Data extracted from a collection
* * * * *

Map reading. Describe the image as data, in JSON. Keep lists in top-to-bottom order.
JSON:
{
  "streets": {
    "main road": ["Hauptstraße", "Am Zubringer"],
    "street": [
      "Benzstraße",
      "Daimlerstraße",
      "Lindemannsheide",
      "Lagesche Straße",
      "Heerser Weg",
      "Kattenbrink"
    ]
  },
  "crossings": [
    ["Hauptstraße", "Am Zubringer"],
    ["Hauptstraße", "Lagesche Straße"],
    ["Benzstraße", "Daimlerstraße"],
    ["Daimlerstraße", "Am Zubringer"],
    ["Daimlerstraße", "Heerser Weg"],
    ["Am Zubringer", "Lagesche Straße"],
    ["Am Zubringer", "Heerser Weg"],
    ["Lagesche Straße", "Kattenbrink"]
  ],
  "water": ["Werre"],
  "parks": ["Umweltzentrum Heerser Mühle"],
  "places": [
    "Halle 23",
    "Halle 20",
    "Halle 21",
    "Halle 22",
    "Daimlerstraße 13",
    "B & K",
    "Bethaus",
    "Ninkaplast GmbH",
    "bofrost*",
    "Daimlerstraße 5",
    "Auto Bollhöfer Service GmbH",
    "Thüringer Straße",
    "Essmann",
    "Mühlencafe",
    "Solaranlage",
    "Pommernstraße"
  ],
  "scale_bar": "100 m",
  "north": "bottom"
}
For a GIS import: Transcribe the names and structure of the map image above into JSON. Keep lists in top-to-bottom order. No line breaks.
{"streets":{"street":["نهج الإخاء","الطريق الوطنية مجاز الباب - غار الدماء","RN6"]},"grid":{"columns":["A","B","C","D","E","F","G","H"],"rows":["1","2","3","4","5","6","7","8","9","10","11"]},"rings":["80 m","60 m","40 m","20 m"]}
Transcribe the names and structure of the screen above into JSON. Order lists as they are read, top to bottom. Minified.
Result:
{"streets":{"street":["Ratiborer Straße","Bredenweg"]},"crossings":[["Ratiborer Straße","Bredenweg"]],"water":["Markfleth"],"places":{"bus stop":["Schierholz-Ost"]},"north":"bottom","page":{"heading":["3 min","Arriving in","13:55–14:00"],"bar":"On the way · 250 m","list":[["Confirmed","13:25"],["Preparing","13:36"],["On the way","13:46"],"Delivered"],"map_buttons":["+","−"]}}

* * * * *

Exercise instructions =>
Exact copies of all the records are to be printed.

Task answer =>
Map reading. Describe the image as data, in JSON. Keep lists in top-to-bottom order.
JSON:
{
  "streets": {
    "main road": ["Hauptstraße", "Am Zubringer"],
    "street": [
      "Benzstraße",
      "Daimlerstraße",
      "Lindemannsheide",
      "Lagesche Straße",
      "Heerser Weg",
      "Kattenbrink"
    ]
  },
  "crossings": [
    ["Hauptstraße", "Am Zubringer"],
    ["Hauptstraße", "Lagesche Straße"],
    ["Benzstraße", "Daimlerstraße"],
    ["Daimlerstraße", "Am Zubringer"],
    ["Daimlerstraße", "Heerser Weg"],
    ["Am Zubringer", "Lagesche Straße"],
    ["Am Zubringer", "Heerser Weg"],
    ["Lagesche Straße", "Kattenbrink"]
  ],
  "water": ["Werre"],
  "parks": ["Umweltzentrum Heerser Mühle"],
  "places": [
    "Halle 23",
    "Halle 20",
    "Halle 21",
    "Halle 22",
    "Daimlerstraße 13",
    "B & K",
    "Bethaus",
    "Ninkaplast GmbH",
    "bofrost*",
    "Daimlerstraße 5",
    "Auto Bollhöfer Service GmbH",
    "Thüringer Straße",
    "Essmann",
    "Mühlencafe",
    "Solaranlage",
    "Pommernstraße"
  ],
  "scale_bar": "100 m",
  "north": "bottom"
}
For a GIS import: Transcribe the names and structure of the map image above into JSON. Keep lists in top-to-bottom order. No line breaks.
{"streets":{"street":["نهج الإخاء","الطريق الوطنية مجاز الباب - غار الدماء","RN6"]},"grid":{"columns":["A","B","C","D","E","F","G","H"],"rows":["1","2","3","4","5","6","7","8","9","10","11"]},"rings":["80 m","60 m","40 m","20 m"]}
Transcribe the names and structure of the screen above into JSON. Order lists as they are read, top to bottom. Minified.
Result:
{"streets":{"street":["Ratiborer Straße","Bredenweg"]},"crossings":[["Ratiborer Straße","Bredenweg"]],"water":["Markfleth"],"places":{"bus stop":["Schierholz-Ost"]},"north":"bottom","page":{"heading":["3 min","Arriving in","13:55–14:00"],"bar":"On the way · 250 m","list":[["Confirmed","13:25"],["Preparing","13:36"],["On the way","13:46"],"Delivered"],"map_buttons":["+","−"]}}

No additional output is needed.